La Ve Conférence du Parti s'ouvre le 3 janvier 1909 au 99 de la rue d'Alésia. On a loué une salle à l'établissement Pignarre, réservée d'habitude à des noces et banquets. 16 délégués y assistent, dont 5 bolcheviks, 3 mencheviks, 5 délégués polonais et 3 bundistes. 

D'autres délégués bolcheviks étaient détenus par la police tsariste et donc empêchés de partir pour Paris.
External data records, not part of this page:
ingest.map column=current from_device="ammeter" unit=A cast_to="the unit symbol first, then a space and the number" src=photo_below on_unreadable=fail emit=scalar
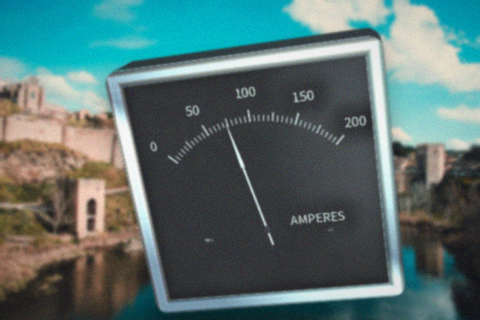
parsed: A 75
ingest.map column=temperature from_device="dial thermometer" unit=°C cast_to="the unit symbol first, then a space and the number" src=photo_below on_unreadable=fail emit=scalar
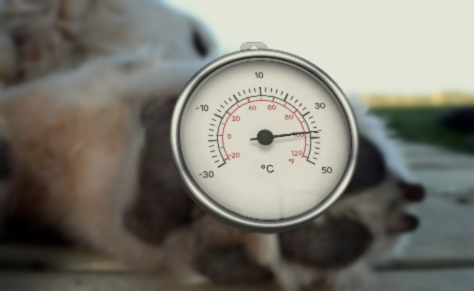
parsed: °C 38
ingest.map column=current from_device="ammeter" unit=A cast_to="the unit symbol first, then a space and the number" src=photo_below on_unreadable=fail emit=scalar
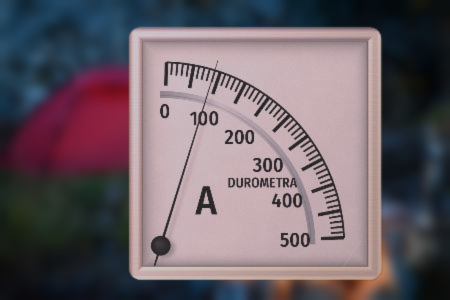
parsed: A 90
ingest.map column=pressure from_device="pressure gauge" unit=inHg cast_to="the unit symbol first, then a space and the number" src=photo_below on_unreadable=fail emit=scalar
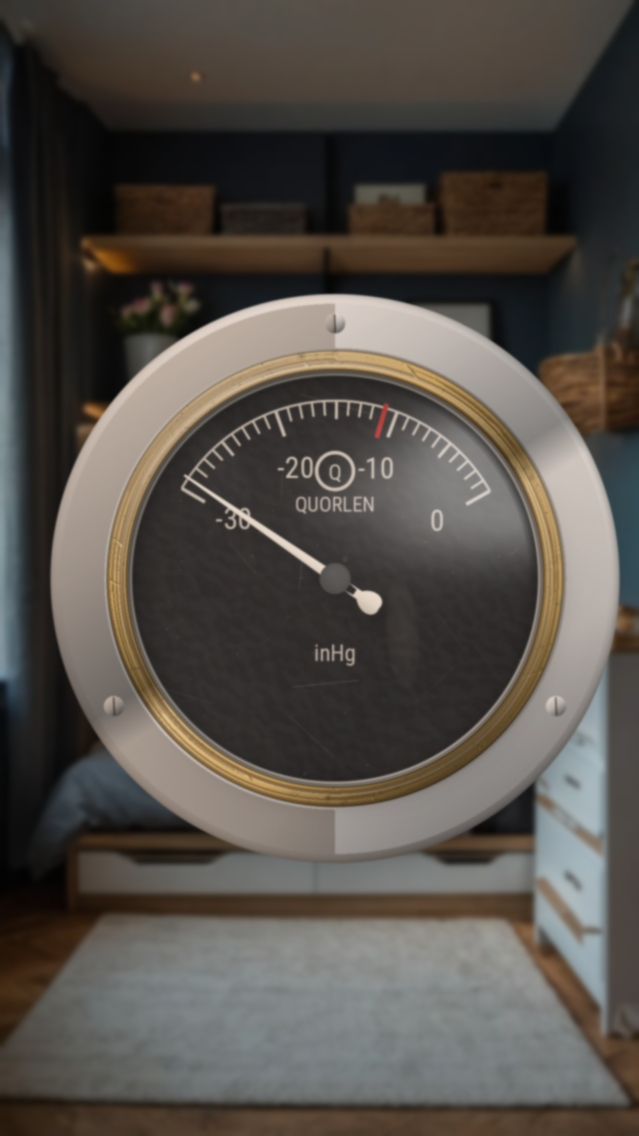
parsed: inHg -29
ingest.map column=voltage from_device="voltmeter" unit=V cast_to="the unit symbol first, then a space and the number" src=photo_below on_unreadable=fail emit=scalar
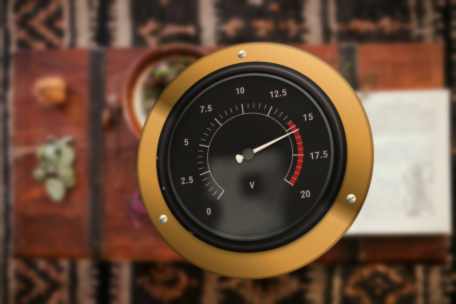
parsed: V 15.5
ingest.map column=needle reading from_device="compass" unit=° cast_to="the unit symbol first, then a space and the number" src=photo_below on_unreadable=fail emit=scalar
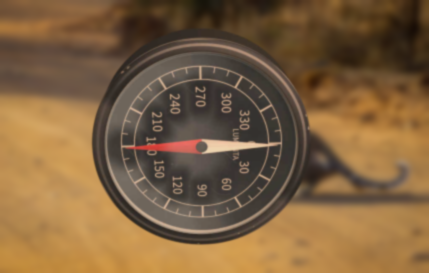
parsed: ° 180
« Au cours d'une réunion préliminaire de la fraction bolchévique, dont trois représentants sur cinq appartenaient au groupe des otzovistes, les thèses de Lénine et de son journal le Proletari ont été condamnées. Mais à la Conférence elle-même, Lénine l'emporte. Lutte sur deux fronts, réclame-t-il : contre les liquidateurs de droite et les opportunistes de gauche, otzovistes et ultimatistes. La résolution proposée par Lénine en conclusion de son rapport est adoptée.
Le Proletari demeurait l'organe de la fraction bolchévique. Mais Lénine acceptait de collaborer au Sotsial-Demokrat, jusque-là entre les mains des mencheviks et qui devenait l'organe central du Parti. Le nouveau comité de rédaction comprenait Lénine, Martov, Zinoviev, qui avait accompagné Lénine de Genève à Paris, et le Polonais Marhlevski. » (Fréville, Lénine à Paris)

C'est l'époque où Lénine et Martov se fréquentent. Martov collabore au journal Sotsial-Demokrat, et Lénine apprécie son travail de journaliste. Cette idylle devait se terminer avec l'arrivée de Dan à Paris.